Lorelai

Música: "Away From The Sun", 3 Doors Down

Os últimos raios intensos do pôr-do-sol incomodam-me os olhos. Observando o horizonte, aqui sentada, tudo me parece dolorosamente pacífico. Uma paz estranha e há muito esquecida e não sentida inunda-me o coração vazio. Tudo é vazio. Incerto. Misterioso. Incompreensível. Doloroso.
Brinco com a areia nos meus dedos perdidos, à deriva como aquele velho barco; aquele barco sem capitão, feito já apenas de memórias, ansiando embater contra as severas rochas, para tudo acabar de vez.
O Sol vai-se pondo, a minha vista vai acalmando. Como tudo, volta à normalidade. Assim como eu voltarei à normalidade, apesar da âncora que, sinto-o ainda, tu lançaste no meu peito; âncora essa que, pouco a pouco, com muito e muito sofrimento, se vai içar, transformando-se então numa vela que me permita navegar, mais segura, para longe de mares turbulentos e incertos, como tu.

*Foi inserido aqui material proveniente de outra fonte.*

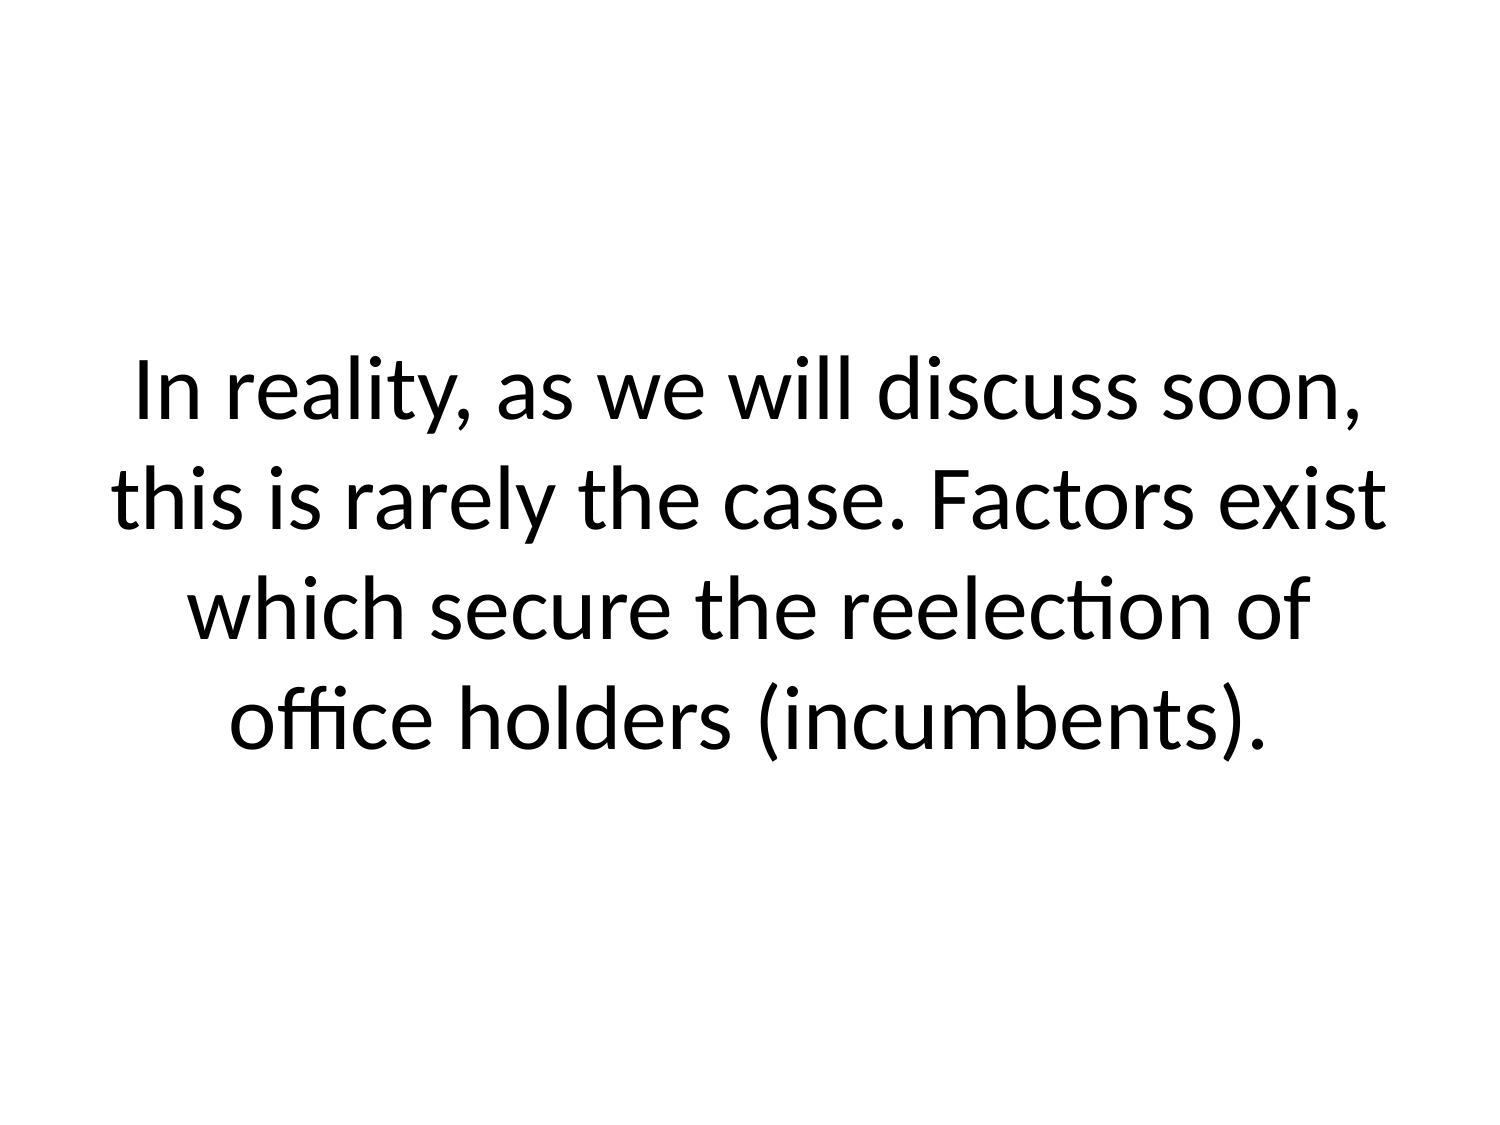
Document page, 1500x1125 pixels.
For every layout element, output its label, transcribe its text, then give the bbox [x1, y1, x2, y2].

Com o céu azul me envolvendo, o calor fazendo-se sentir no meu rosto, apercebo-me de toda a imensidão que me rodeia. O mundo que eu ignorei, por ti. A vida que a tua presença, a tua lembrança me não deixou viver. A imensidão que eu, sozinha como sempre foi e, arrisco-me a dizer e a sentir, sempre será, tenho pavor de enfrentar. A grandeza de tudo aterroriza-me e, sem ti, ou apenas sem a ilusão que eras tu, torna-se ainda mais difícil enfrentá-la. O vazio preenche-me; preenche-me em redor, nesta praia agora deserta, e preenche-me o interior. Este vazio por ti deixado, ainda não sei como preenchê-lo; mas, tal como tu conseguiste, hei-de encontrar algo que me realize, que me faça feliz. Feliz, mas feliz de facto; feliz como tu nunca me fizeste realmente.
Custa enfrentar tudo isto, como custa aos meus olhos contemplar o Sol. Sem protecção, desamparada, sozinha custa enfrentar o que magoa. Mas quando não há outro modo, temos de saltar os obstáculos e continuar a viver. E, apesar de os murmúrios e sussurros do mar me recordarem um nome, agora apenas uma recordação rasgada pelo destino, sinto-me calma, como o oceano diante de mim. Não mais os turbilhões de emoções, as dúvidas que corroem, as ilusões sem sentimento. Apenas… nada. O nada que me envolve, o nada que me preenche. O nada que é noite, com a Lua alta no céu, agora, ali… E o tudo que é dia, com o Sol brilhante, como será amanhã, ao amanhecer. Como em tudo o mais, há sempre uma segunda hipótese, uma esperança, algo pelo qual viver.
Mas com pesar me vejo na escuridão; não pelo Sol-posto, não pelo anoitecer. Antes na penumbra das réstias de ilusão que ainda raspam o meu exausto coração. Ilusão que me cegou, me matou; ilusão que me magoa, vendo-a tal como ela é: ilusão cruel e castradora. E para voar saio desta ilusão, voo para lá desta praia distante tão desejada, e tão ingenuamente imaginada.